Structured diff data
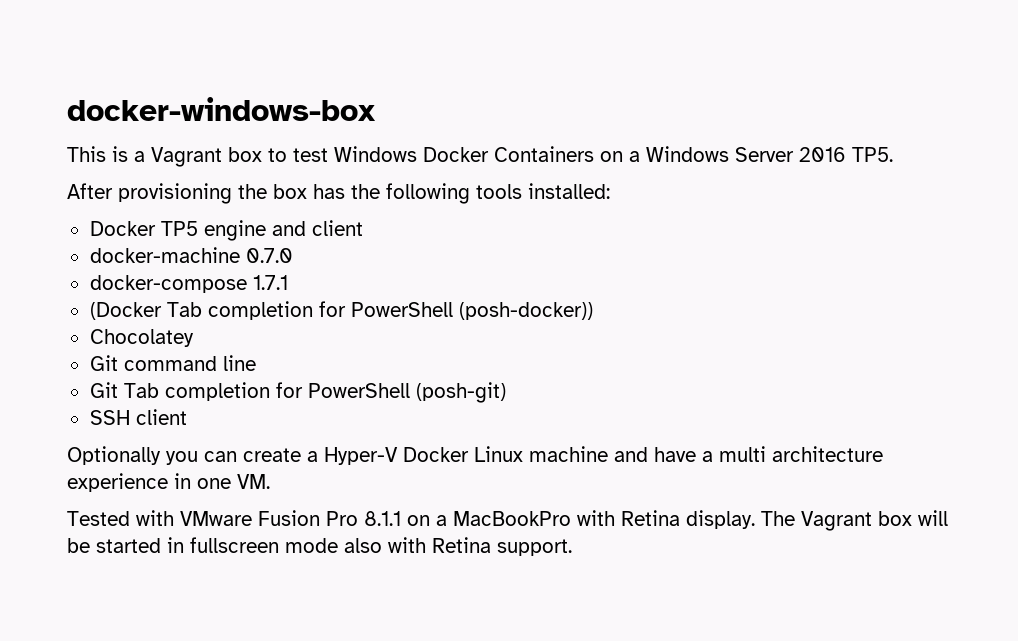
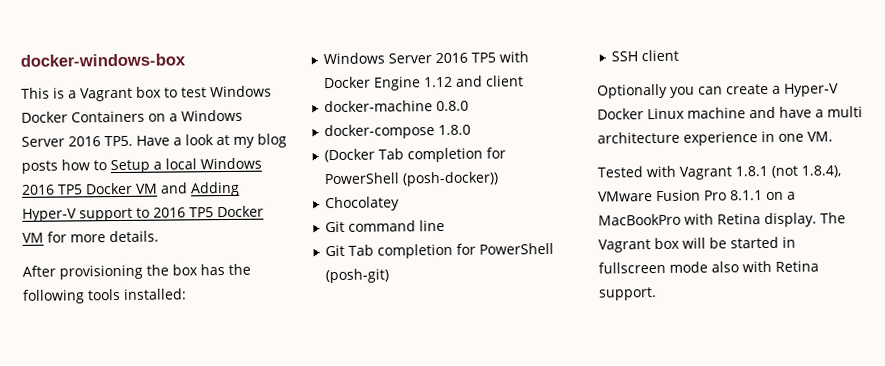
(893, 154) none -> [136,133,287,148] [21,157,262,174] [21,181,240,197] [22,205,264,222] [22,230,159,243] Have a look at my blog posts how to Setup a local Windows 2016 TP5 Docker VM and Adding Hyper-V support to 2016 TP5 Docker VM for more details.
[89,220,266,241] Docker TP5 engine -> [323,51,530,65] [324,76,454,91] Windows Server 2016 TP5 with Docker Engine 1.12
[245,248,293,263] 0.7.0 -> [436,100,470,112] 0.8.0
[252,275,288,290] 1.7.1 -> [438,124,472,136] 1.8.0
(174, 518) none -> [678,165,841,180] Vagrant 1.8.1 (not 1.8.4),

AIM OF THE EXERCISE
Above are the records; report each line in them that includes the word "Windows".

EXERCISE ANSWER
(893, 154) none -> [136,133,287,148] [21,157,262,174] [21,181,240,197] [22,205,264,222] [22,230,159,243] Have a look at my blog posts how to Setup a local Windows 2016 TP5 Docker VM and Adding Hyper-V support to 2016 TP5 Docker VM for more details.
[89,220,266,241] Docker TP5 engine -> [323,51,530,65] [324,76,454,91] Windows Server 2016 TP5 with Docker Engine 1.12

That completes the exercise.